Thursday: I wake up in the same position I fell asleep in, not having moved all night, and it’s back to the Met for Act 2 with piano. I have to say it’s a bumpy rehearsal, with tensions running high: quite normal at this stage in the process. I dash back across the city to Carnegie Hall for a 4pm rehearsal with the quartet, putting the finishing touches to our pieces for a 7.30pm performance, including a set of lullabies written by single teenage mothers and mothers in prison. At the recital, the emotional heat is off the charts as we listen to their compositions being performed. These beautiful, soulful women are attending Carnegie Hall for the first time, one even mentions it’s the first time she has ever left Harlem.
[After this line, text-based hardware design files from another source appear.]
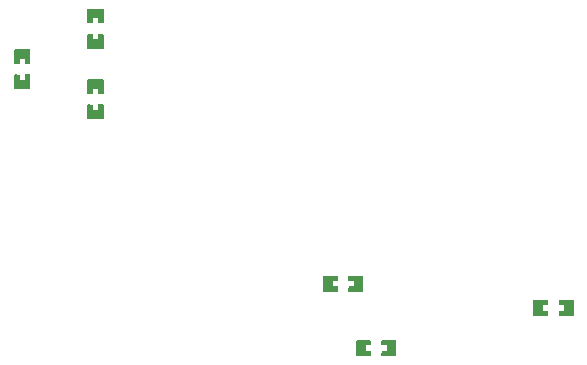
<source format=gbp>
G04 Layer: BottomPasteMaskLayer*
G04 EasyEDA v6.5.34, 2023-10-03 11:16:35*
G04 bb2cee3522a8477492119d973bc89143,2402692d15bd446891542ced5281a4ad,10*
G04 Gerber Generator version 0.2*
G04 Scale: 100 percent, Rotated: No, Reflected: No *
G04 Dimensions in millimeters *
G04 leading zeros omitted , absolute positions ,4 integer and 5 decimal *
%FSLAX45Y45*%
%MOMM*%

%ADD10C,0.0001*%

%LPD*%
G36*
X3669487Y-2458313D02*
G01*
X3664508Y-2463292D01*
X3664000Y-2504287D01*
X3709009Y-2504287D01*
X3709009Y-2549296D01*
X3665016Y-2549296D01*
X3664508Y-2591308D01*
X3669487Y-2596286D01*
X3784498Y-2596286D01*
X3789527Y-2591308D01*
X3789527Y-2463292D01*
X3784498Y-2458313D01*
G37*
G36*
X3454501Y-2458313D02*
G01*
X3449523Y-2463292D01*
X3449523Y-2591308D01*
X3454501Y-2596286D01*
X3569512Y-2596286D01*
X3574491Y-2591308D01*
X3574491Y-2549296D01*
X3529990Y-2549296D01*
X3529990Y-2504287D01*
X3573983Y-2504287D01*
X3574491Y-2463292D01*
X3569512Y-2458313D01*
G37*
G36*
X3948887Y-3004413D02*
G01*
X3943908Y-3009392D01*
X3943400Y-3050387D01*
X3988409Y-3050387D01*
X3988409Y-3095396D01*
X3944416Y-3095396D01*
X3943908Y-3137408D01*
X3948887Y-3142386D01*
X4063898Y-3142386D01*
X4068927Y-3137408D01*
X4068927Y-3009392D01*
X4063898Y-3004413D01*
G37*
G36*
X3733901Y-3004413D02*
G01*
X3728923Y-3009392D01*
X3728923Y-3137408D01*
X3733901Y-3142386D01*
X3848912Y-3142386D01*
X3853891Y-3137408D01*
X3853891Y-3095396D01*
X3809390Y-3095396D01*
X3809390Y-3050387D01*
X3853383Y-3050387D01*
X3853891Y-3009392D01*
X3848912Y-3004413D01*
G37*
G36*
X5234990Y-2663494D02*
G01*
X5230012Y-2668524D01*
X5230012Y-2796489D01*
X5234990Y-2801518D01*
X5350002Y-2801518D01*
X5354980Y-2796489D01*
X5355488Y-2755493D01*
X5310479Y-2755493D01*
X5310479Y-2710484D01*
X5354523Y-2710484D01*
X5354980Y-2668524D01*
X5350002Y-2663494D01*
G37*
G36*
X5449976Y-2663494D02*
G01*
X5444998Y-2668524D01*
X5444998Y-2710484D01*
X5489498Y-2710484D01*
X5489498Y-2755493D01*
X5445506Y-2755493D01*
X5444998Y-2796489D01*
X5449976Y-2801518D01*
X5564987Y-2801518D01*
X5570016Y-2796489D01*
X5570016Y-2668524D01*
X5564987Y-2663494D01*
G37*
G36*
X924712Y-755700D02*
G01*
X924712Y-800709D01*
X879703Y-800709D01*
X879703Y-756716D01*
X837692Y-756208D01*
X832713Y-761187D01*
X832713Y-876198D01*
X837692Y-881227D01*
X965708Y-881227D01*
X970686Y-876198D01*
X970686Y-761187D01*
X965708Y-756208D01*
G37*
G36*
X837692Y-541223D02*
G01*
X832713Y-546201D01*
X832713Y-661212D01*
X837692Y-666191D01*
X879703Y-666191D01*
X879703Y-621690D01*
X924712Y-621690D01*
X924712Y-665683D01*
X965708Y-666191D01*
X970686Y-661212D01*
X970686Y-546201D01*
X965708Y-541223D01*
G37*
G36*
X1459992Y-795172D02*
G01*
X1455013Y-800201D01*
X1455013Y-915212D01*
X1459992Y-920191D01*
X1500987Y-920699D01*
X1500987Y-875690D01*
X1545996Y-875690D01*
X1545996Y-919683D01*
X1588008Y-920191D01*
X1592986Y-915212D01*
X1592986Y-800201D01*
X1588008Y-795172D01*
G37*
G36*
X1459992Y-1010208D02*
G01*
X1455013Y-1015187D01*
X1455013Y-1130198D01*
X1459992Y-1135176D01*
X1588008Y-1135176D01*
X1592986Y-1130198D01*
X1592986Y-1015187D01*
X1588008Y-1010208D01*
X1545996Y-1010208D01*
X1545996Y-1054709D01*
X1500987Y-1054709D01*
X1500987Y-1010716D01*
G37*
G36*
X1547012Y-412800D02*
G01*
X1547012Y-457809D01*
X1502003Y-457809D01*
X1502003Y-413816D01*
X1459992Y-413308D01*
X1455013Y-418287D01*
X1455013Y-533298D01*
X1459992Y-538327D01*
X1588008Y-538327D01*
X1592986Y-533298D01*
X1592986Y-418287D01*
X1588008Y-413308D01*
G37*
G36*
X1459992Y-198323D02*
G01*
X1455013Y-203301D01*
X1455013Y-318312D01*
X1459992Y-323291D01*
X1502003Y-323291D01*
X1502003Y-278790D01*
X1547012Y-278790D01*
X1547012Y-322783D01*
X1588008Y-323291D01*
X1592986Y-318312D01*
X1592986Y-203301D01*
X1588008Y-198323D01*
G37*
M02*

</source>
As I start the first song the chills in my body begin, and they don’t let up until well after I’ve asked them to take a bow for the rapturously applauding – and visibly moved – public.
Friday: I wake up cursing my snooze button, as my stylist for the forthcoming Grammy Awards arrives five minutes early at 7.45 am. We decide on a big Vivienne Westwood skirt, Alaïa belt and a simple black T-shirt, before I dash off to another staging at the Met. I’m finally beginning to feel fatigue setting in, but this is banished by euphoria as reviews (both personal and in print) roll in from the night before, and it’s clear that something very special happened at the performance. These are the moments that make all the delayed flights, long rehearsals and tiredness worth it. My day finishes after I pick up some jewels to wear for the Grammys, and back in my room I collapse in a heap to watch The King’s Speech.
Saturday: My alarm wakes me at the break of dawn so I can be whisked away to catch my 5.45am flight to Los Angeles for the Grammys. The only thing that makes it possible for me to rise from the mattress is the knowledge that the California sunshine is waiting at the other end. As soon as I’m off the plane in LA, I drop my luggage at the hotel and I head off for a bike ride along Venice Beach. I can’t think of a better way to finish the week – except for the heavenly glass of Napa Valley Pinot Noir that found its way on to my room service tray!
Sunday: I wake to the sound of waves crashing on Santa Monica’s pristine beach, order a California breakfast of organic berries (paradise in a bowl) and head off for a revitalis- ing, sun-drenched walk on the sand, knowing that these few stolen moments of sunshine will have to sustain me back in sub-zero NYC. The Academy did not choose to award me a Grammy this year, but the trip was hardly for nothing as it was a beautiful reminder that even opera singers are a part of a huge, powerful music industry and family – what’s more the people-watching was fabulous!